Recently one of the members of the Secular Buddhist group I facilitate expressed concern that Buddhism, with its goal of equanimity, would dull his experience of the beauty of the world. He is an artist. I was able to assure him as I had had to resolve the same issue with regard to my poetry. Like any artist, I am familiar with the many forms of ecstasy we frequently experience as romantic individuals.
The majority of the poetry I have written is romantic, i.e. boy meets girl. However in another sense this kind of romantic poetry is about the loss of the love we had for ourselves and the world that we had as children and how we come by degrees to believe that it can only be found in the love of another. Thus we become seekers.
As a child growing up here in Victoria my first heroes were naturalists of some form: Loren Eiseley, Henry Thoreau and Aldo Leopold. The writing of these men showed me that there were others who loved the natural world as I did and that it was good and wise to love it so. I was not a seeker then. I was a lover.
Over the years, as I and my sense of the world grew, I embraced not just the natural world but all the sciences and humanities. I began that journey so many of us set out on, becoming a seeker, and slowly, imperceptivity, losing the path, becoming lost in Dante’s dark forest, forgetting who I was.
Now in middle age, to paraphrase T. S. Eliot, I find myself at the end of all my exploring, arriving where I started. Unlike Eliot however I know the place not for the first time, but again.

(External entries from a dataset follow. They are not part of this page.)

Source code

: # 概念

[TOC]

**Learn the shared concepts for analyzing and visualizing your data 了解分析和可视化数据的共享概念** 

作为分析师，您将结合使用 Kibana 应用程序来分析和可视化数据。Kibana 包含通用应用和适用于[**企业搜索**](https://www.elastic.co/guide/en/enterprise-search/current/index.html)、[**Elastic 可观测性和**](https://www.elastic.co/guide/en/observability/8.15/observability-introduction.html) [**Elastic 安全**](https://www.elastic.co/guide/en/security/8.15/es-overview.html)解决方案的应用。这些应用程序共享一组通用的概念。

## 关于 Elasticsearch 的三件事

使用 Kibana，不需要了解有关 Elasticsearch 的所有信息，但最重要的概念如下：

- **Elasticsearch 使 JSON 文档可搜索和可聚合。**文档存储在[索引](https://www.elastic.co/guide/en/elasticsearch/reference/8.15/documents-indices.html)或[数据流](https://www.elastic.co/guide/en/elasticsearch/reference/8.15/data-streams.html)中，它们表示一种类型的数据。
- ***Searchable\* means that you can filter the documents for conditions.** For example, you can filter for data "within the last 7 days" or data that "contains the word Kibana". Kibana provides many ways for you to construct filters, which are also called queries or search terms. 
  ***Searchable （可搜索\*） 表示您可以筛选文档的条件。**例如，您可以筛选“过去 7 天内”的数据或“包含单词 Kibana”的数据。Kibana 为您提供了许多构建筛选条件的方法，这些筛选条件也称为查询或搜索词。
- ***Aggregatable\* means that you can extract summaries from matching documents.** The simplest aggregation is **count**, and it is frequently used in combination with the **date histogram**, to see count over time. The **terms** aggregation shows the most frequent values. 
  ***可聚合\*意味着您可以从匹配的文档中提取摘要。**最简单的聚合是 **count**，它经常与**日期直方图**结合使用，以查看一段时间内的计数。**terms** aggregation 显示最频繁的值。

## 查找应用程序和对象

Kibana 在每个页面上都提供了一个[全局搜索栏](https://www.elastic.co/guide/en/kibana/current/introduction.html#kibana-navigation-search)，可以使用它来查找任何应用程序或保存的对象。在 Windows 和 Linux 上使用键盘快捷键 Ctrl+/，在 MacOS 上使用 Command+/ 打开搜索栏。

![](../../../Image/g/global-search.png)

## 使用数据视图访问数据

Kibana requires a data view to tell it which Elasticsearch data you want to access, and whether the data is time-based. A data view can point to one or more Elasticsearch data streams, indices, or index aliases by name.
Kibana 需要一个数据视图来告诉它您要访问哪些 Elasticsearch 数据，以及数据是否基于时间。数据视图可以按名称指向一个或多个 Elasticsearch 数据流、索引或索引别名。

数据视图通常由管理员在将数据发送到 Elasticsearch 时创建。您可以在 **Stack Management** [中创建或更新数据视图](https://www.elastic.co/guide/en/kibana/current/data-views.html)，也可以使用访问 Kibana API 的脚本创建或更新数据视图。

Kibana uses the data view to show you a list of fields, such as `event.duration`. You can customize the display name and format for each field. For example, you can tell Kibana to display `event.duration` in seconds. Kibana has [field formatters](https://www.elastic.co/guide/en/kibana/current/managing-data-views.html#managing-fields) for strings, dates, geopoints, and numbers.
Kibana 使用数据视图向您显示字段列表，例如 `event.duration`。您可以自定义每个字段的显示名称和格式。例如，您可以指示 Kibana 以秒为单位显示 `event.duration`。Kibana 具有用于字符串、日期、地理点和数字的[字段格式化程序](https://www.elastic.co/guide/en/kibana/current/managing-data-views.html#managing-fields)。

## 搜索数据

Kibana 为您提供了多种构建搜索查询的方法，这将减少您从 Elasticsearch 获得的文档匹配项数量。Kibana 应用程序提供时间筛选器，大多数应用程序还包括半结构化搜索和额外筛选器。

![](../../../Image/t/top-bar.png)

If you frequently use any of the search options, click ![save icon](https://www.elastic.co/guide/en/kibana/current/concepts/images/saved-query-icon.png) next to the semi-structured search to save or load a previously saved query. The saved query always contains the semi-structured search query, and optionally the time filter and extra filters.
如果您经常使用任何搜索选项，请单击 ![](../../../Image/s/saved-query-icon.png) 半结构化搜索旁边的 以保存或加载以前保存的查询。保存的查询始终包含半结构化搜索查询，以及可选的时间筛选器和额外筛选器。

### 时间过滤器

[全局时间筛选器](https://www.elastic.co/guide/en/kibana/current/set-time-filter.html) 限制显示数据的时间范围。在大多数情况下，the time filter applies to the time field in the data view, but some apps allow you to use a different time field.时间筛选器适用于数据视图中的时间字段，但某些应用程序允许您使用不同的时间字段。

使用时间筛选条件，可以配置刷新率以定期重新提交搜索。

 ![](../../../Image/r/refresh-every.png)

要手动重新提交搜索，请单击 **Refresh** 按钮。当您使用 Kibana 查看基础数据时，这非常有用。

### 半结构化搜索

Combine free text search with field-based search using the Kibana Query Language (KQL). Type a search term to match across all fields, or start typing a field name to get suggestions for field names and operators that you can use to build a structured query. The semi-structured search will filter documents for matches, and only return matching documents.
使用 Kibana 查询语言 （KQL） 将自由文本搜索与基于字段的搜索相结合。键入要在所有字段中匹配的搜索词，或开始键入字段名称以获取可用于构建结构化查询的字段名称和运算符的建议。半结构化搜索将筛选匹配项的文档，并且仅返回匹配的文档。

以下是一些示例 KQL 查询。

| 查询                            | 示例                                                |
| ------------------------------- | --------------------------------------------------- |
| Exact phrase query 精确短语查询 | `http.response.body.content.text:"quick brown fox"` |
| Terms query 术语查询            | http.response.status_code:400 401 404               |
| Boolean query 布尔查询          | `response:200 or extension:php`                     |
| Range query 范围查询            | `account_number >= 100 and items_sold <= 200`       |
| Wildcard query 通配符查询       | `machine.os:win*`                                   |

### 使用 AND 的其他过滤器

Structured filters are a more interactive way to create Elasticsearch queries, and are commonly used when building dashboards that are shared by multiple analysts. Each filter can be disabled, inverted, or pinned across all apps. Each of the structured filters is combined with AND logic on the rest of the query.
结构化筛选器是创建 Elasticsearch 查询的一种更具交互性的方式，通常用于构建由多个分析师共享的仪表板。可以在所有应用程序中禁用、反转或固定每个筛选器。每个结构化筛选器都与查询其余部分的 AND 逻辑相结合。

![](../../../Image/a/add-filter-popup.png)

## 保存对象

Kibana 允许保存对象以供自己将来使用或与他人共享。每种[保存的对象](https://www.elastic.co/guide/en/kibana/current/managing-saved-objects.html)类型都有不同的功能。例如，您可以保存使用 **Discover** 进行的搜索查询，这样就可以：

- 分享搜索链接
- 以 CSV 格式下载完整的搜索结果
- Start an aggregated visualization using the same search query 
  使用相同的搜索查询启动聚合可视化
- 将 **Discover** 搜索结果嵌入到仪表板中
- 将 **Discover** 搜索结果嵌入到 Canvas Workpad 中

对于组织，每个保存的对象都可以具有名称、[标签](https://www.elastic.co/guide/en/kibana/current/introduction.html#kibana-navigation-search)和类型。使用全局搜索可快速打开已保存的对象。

As a Buddhist for many years now, I practice mindfulness as often as I can remember to do so. I find I have been here before, quietly listening to the sounds of the natural world. I sat this week on a bench in our little harbor town and listened to the rare silence the snow brought. “Sometimes,” wrote Thoreau, “as I drift idly on Walden Pond, I cease to live and begin to be.”
Mindfulness is a core practice of Buddhism. Whether practiced alone or with another, sitting in meditation or walking, is not only a skillful means of discovering the true nature of ourselves and thus the world but it is also the end of seeking. It is, as the romantic poetry of Rumi and Hafiz makes clear, union with the Beloved.
Contrary to dulling our experience of the world, the practices of Buddhism bring us into exquisite awareness of what we perceive and are in fact acts of love most intimate.